Last night we had an amazing noche de hogar with three of the less active members we are teaching, all young men age 18. All three of them came to church. RC also came to the noche de hogar, and he gave the closing prayer! There were like 15 people there and he said the closing prayer!!!! I think that was the best part of my week. He still has doubts about being baptized, but they are more social than doctrinal. He is worried about losing his friends and changing is life. But yesterday, those three less active young men invited RC to hang out with them after the noche de hogar. YES! SCORE! I can just see every single one of those boys with a black name tag.
On Friday night, we had another noche de hogar, well, its the noche de hogar that we do every Friday night. RC came, and one other recent convert. It was a small group, but we had so much fun! We played ninga for like 45 minutes! BEST EVER! Then we ate potato chips and cookies . not so good for the eating healthy plan. So, my companion and I left our backpacks with the other sister missionaries and ran home. RC came with us . . super fun. I creamed them both!
On Saturday we found a Lamanite. A man named Luis who is native mapuche. We taught him about the book of mormon and how it was written by his ancestors and was written for him! At the end of the lesson he offered the prayed in his native language, and both Hna Alsono and I felt the spirit so strongly. Thats Lamanite language! SWEET!
This morning we played basketball again. My team lost by 2 points! Lame. But it was super fun.
Okay, to answer your questions. Only a few friends from the mission email me every once and a while. Grammie writes me, and Amy. . . thank so much for all your support! US food that I miss . .depends on the day, but i miss stuff like gold fish, peanut butter, and home made mom food. The food I will miss from Chile. . wow, the list is too long. But a few things will be, Bon o Bon, galleta Toddy, and galleta Frac, the bread, pastel de choclo, empanadas de queso, sopapillas, and the ice cream! The best thing I ate last week . . . Sopapillas pasadas! YUM!! And Boys . . listen to me . . PRACTICE YOUR PIANO!!

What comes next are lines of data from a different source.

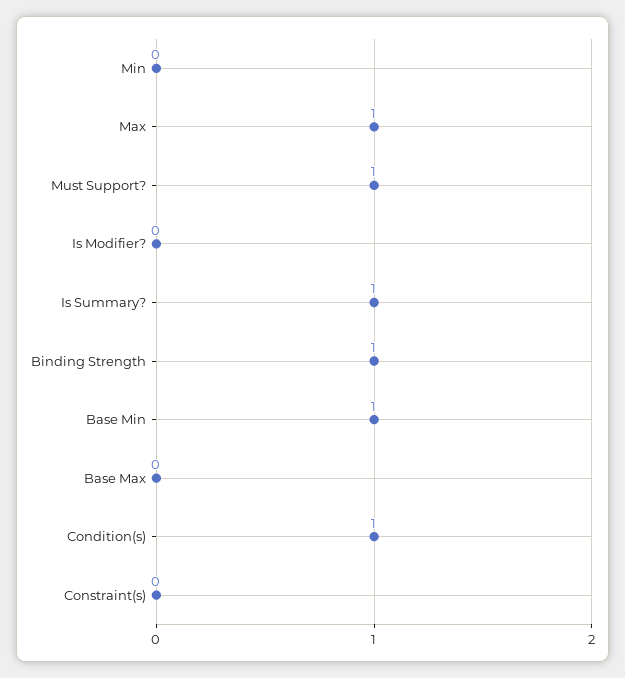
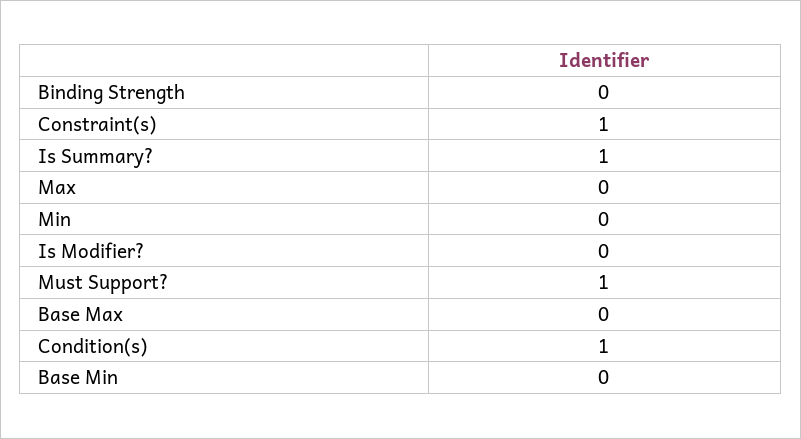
  {
    "Min": 0,
-   "Max": 1,
+   "Max": 0,
    "Must Support?": 1,
    "Is Modifier?": 0,
    "Is Summary?": 1,
-   "Binding Strength": 1,
+   "Binding Strength": 0,
-   "Base Min": 1,
+   "Base Min": 0,
    "Base Max": 0,
    "Condition(s)": 1,
-   "Constraint(s)": 0
+   "Constraint(s)": 1
  }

Okay, here are my closing thoughts, sorry for the disorder. Hna Essig, in her closing testimony in zone conference said a lot of very deep things, but what most called my attention was when she said "Sometimes you have to look back to see how far you've come." I did that this week. I took out my first mission journal and read through my first days in the mission. Wow, I took a trip to the past and it surprised me. I am not nearly done with journey, but I have come far. The goal is to be perfect, even as Christ is perfect, and I feel like the mission has given me a push start, like the swimmers who push off the wall to get a boost. That push, for me, was and is the mission. The course still must be swam, but that boost gives directions and speed. The mission boost started my progression. I don’t feel like the same person. My goals have changed. My outlook on life has changed. And my vision of the future and of myself have changed.
In zone conference all those who just arrived and its their first zone conference have to present themselves in the beginning, and at the end of the conference all those who are finishing the mission give their testimony. I remember listening to the testimonies of all those who came before me, but I never thought that it would actually be my turn someday. But it was. As I was giving y testimony, tears gathered in my eyes as I realized that the mission isn’t going to last forever. Beginnings are hard, and endings are sad, its the middle that counts. I am going to make these last few weeks count.
I love you so much, family. Thanks for all the support and all the letters. You really are the best!